### Fragmento:

* * *

Durante la expedición los investigadores recolectaron muestras de suelo cuyo ADN se analizó para identificar los microorganismos presentes en cada ecosistema. Obtuvieron más de 20 millones de secuencias genéticas, de las cuales 11 millones correspondieron a bacterias y 9 millones a hongos. En total identificaron 2.110 posibles organismos bacterianos y 2.071 hongos.

Estudios previos derivados del proyecto ya habían permitido reconocer 496 familias de bacterias, hongos y arqueas; estos últimos son microorganismos similares a las bacterias pero pertenecientes a otro grupo biológico.

Los resultados revelaron la presencia de grupos bacterianos reconocidos por su papel en la descomposición de materia orgánica y en procesos asociados con la captura de carbono, uno de los principales gases responsables del calentamiento global.

Además encontraron nitrospirotas, bacterias capaces de transformar el nitrógeno para que las plantas puedan absorberlo a través de sus raíces, mejorando así la fertilidad de los suelos.

También hallaron metilobacterias, microorganismos relacionados con la producción de biometano, un gas utilizado como fuente de energía renovable.

En cuanto a los hongos, identificaron 7 grandes grupos presentes en todos los puntos de muestreo, entre ellos ascomicetos, basidiomicetos y mortierellales.

La diversidad microbiana cambia con el clima

Los análisis también mostraron que las condiciones climáticas influyen en la abundancia de microorganismos presentes en el suelo. Aunque las diferencias entre temporadas no fueron drásticas, durante la época seca se registró una mayor presencia de bacterias y hongos, con un 53 % frente al 47 % observado en temporada de lluvias.

* * *

### Datos proporcionados:
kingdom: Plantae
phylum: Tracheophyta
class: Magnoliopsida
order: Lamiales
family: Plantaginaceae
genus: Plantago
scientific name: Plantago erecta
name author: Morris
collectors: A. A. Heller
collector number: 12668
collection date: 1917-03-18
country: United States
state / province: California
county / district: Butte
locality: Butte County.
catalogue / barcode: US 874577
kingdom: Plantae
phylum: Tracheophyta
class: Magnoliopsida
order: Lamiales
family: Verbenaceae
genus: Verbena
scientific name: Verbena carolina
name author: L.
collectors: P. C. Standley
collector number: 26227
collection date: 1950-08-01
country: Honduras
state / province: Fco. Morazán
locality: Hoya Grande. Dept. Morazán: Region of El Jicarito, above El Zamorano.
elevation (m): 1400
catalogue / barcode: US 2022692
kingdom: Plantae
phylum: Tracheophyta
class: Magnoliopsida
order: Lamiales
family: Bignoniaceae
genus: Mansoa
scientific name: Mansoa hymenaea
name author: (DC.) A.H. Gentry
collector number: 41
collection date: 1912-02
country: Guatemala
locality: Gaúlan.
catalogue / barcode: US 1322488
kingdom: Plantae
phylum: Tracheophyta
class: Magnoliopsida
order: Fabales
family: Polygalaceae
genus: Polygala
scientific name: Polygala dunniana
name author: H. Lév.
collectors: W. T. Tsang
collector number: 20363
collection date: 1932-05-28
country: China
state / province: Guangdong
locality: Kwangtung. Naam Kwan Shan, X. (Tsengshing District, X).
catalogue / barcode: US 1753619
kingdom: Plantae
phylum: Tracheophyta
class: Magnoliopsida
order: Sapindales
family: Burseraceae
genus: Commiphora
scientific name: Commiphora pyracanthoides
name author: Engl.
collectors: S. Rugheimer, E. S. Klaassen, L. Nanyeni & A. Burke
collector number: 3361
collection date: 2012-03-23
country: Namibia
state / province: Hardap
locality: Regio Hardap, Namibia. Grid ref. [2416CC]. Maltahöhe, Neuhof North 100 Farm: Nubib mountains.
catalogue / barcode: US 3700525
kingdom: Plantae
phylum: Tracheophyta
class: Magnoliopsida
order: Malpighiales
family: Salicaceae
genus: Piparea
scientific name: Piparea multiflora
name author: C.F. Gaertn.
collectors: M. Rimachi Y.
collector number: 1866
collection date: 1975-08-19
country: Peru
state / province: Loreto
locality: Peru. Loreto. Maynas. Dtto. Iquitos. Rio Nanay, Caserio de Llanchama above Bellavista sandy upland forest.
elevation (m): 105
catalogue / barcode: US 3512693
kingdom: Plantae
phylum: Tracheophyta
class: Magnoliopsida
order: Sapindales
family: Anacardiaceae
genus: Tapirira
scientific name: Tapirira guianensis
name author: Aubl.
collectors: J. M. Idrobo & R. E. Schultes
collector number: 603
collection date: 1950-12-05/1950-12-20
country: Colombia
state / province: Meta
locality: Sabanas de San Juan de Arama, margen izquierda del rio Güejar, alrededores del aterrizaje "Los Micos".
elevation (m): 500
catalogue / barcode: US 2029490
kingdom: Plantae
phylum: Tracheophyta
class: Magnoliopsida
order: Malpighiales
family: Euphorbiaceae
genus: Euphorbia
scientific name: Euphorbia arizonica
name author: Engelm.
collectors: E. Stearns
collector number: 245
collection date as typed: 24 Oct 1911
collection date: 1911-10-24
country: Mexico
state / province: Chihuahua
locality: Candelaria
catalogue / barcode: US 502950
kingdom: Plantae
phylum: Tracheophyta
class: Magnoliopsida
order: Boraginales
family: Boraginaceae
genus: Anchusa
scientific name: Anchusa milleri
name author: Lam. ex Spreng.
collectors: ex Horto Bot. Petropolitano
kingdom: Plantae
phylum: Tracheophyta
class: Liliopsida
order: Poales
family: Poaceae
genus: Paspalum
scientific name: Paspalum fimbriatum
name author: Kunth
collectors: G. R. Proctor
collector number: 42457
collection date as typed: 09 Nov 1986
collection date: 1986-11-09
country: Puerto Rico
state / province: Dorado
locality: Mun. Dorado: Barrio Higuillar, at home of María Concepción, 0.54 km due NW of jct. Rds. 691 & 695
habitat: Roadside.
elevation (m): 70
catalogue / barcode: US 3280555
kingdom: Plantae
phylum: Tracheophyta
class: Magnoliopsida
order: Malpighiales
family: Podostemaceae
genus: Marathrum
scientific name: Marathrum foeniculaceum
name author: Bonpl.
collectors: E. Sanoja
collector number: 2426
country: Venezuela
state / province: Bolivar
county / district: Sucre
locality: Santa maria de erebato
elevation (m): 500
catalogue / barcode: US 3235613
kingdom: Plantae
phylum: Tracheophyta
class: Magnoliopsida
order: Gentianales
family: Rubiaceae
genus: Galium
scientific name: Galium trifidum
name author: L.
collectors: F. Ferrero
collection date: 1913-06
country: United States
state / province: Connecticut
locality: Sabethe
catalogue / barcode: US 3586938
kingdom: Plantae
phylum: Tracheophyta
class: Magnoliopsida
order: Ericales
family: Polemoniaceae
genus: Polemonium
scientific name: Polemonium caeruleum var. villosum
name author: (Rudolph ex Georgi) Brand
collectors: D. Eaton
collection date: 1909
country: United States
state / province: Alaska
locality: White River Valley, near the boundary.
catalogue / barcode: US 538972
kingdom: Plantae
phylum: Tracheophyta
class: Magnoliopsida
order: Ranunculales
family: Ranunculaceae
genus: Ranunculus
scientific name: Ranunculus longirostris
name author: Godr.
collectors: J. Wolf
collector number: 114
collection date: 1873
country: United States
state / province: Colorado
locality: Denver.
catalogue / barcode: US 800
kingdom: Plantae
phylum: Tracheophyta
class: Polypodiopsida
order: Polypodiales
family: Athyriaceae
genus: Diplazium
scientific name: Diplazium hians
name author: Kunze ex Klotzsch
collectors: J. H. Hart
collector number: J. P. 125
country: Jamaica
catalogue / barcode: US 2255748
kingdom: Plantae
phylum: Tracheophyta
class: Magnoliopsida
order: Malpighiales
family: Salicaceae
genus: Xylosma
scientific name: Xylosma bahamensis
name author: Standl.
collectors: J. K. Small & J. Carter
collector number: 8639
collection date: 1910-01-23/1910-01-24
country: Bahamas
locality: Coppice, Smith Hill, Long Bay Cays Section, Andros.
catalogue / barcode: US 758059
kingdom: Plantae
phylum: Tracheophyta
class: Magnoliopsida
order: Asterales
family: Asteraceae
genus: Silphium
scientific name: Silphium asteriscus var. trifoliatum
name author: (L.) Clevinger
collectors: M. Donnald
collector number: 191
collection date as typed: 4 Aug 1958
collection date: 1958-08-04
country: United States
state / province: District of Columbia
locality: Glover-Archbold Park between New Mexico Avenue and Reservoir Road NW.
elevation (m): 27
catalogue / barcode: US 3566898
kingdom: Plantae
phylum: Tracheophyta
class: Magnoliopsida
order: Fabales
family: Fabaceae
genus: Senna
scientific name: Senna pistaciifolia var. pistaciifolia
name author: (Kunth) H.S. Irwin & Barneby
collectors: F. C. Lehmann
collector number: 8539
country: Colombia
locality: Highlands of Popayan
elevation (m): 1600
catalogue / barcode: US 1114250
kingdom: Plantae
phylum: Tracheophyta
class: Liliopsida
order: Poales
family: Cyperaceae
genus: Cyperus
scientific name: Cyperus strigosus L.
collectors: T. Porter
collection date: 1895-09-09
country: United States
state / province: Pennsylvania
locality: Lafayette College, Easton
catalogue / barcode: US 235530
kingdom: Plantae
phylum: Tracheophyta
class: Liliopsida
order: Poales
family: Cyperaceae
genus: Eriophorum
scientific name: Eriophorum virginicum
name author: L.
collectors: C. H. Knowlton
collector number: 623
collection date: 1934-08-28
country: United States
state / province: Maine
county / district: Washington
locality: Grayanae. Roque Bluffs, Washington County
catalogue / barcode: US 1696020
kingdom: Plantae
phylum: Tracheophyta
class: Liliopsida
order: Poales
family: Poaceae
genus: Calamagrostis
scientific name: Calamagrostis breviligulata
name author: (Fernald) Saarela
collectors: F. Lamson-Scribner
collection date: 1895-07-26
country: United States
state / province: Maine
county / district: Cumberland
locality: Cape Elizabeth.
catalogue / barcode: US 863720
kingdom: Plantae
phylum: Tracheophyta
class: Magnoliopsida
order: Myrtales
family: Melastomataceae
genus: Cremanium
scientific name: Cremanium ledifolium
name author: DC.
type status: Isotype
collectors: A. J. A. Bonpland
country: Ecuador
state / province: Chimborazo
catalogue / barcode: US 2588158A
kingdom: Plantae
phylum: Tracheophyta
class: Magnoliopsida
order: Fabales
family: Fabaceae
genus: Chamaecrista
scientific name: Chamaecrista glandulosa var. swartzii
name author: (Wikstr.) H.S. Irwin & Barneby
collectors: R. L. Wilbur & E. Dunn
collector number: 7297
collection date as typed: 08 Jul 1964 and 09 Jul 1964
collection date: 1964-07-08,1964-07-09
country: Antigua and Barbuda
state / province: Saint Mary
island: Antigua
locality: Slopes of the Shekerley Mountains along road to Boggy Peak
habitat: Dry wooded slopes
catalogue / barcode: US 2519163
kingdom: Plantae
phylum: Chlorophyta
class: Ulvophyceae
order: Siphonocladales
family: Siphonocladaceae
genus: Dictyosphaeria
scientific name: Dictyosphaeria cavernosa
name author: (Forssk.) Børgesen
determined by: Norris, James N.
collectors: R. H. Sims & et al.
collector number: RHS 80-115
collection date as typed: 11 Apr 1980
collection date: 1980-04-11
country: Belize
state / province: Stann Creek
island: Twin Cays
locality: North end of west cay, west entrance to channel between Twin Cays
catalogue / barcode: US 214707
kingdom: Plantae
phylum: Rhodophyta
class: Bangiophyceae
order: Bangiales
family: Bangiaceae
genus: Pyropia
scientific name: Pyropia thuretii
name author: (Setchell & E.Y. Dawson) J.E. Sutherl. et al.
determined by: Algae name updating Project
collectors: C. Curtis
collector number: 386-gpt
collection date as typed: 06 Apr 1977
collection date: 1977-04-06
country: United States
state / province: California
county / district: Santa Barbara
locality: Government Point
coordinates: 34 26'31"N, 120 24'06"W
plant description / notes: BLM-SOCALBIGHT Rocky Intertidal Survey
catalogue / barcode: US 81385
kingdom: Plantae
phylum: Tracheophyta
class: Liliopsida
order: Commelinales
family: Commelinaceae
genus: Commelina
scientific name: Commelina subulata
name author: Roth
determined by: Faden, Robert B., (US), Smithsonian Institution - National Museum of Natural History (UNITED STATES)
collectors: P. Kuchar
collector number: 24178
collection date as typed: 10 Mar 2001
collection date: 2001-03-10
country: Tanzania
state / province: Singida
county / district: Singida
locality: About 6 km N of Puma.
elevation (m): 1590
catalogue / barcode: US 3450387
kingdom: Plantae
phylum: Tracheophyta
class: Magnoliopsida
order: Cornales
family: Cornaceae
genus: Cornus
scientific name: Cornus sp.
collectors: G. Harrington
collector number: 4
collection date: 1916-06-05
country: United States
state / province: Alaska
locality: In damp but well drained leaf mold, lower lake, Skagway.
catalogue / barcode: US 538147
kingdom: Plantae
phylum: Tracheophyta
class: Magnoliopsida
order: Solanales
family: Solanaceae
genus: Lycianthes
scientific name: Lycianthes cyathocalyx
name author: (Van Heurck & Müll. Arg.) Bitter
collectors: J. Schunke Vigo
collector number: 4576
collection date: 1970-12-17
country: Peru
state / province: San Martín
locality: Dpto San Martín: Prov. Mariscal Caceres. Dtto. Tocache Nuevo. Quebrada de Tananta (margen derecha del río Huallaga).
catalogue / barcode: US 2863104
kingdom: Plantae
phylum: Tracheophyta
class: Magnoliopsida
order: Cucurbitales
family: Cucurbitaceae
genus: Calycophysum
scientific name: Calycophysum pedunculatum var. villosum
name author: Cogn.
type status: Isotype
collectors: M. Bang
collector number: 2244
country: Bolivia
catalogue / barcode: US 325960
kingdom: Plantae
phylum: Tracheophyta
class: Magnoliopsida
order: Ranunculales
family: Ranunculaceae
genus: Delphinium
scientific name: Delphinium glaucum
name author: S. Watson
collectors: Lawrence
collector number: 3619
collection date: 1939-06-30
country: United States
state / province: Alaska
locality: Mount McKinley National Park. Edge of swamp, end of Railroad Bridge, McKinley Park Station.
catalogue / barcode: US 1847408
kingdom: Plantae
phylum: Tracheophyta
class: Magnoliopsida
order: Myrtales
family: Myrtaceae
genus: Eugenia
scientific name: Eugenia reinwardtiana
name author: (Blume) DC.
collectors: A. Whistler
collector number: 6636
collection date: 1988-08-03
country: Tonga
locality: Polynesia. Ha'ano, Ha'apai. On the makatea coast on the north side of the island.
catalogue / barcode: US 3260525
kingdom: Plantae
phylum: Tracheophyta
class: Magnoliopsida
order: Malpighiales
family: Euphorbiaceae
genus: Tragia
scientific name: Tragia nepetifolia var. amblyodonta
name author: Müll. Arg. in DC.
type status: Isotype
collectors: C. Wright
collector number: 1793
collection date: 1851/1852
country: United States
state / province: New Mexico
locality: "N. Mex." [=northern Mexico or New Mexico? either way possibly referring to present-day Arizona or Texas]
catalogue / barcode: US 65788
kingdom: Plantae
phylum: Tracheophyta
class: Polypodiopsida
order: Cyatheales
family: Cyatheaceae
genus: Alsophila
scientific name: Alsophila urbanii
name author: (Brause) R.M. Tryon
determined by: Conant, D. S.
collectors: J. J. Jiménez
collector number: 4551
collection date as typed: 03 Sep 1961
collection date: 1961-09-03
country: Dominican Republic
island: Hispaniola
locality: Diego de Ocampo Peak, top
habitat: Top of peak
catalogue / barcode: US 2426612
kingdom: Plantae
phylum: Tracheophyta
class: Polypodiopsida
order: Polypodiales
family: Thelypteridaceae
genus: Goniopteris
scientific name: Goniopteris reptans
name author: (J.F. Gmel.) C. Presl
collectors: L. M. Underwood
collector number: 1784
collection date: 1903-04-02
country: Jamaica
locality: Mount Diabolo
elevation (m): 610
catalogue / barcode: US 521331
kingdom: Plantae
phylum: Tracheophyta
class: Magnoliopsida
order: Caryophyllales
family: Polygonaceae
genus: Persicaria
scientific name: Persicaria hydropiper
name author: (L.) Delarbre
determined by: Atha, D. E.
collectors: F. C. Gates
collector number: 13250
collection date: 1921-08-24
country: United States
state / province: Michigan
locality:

* * *

### Sobre la tarea:
Vuelve a escribir el fragmento desde "Además encontraron nitrospirotas, bacterias" hasta "de los suelos." y cambia, por favor, "raíces" por "hojas". Las líneas son un material aparte del fragmento.

### Resultado:
Además encontraron nitrospirotas, bacterias capaces de transformar el nitrógeno para que las plantas puedan absorberlo a través de sus hojas, mejorando así la fertilidad de los suelos.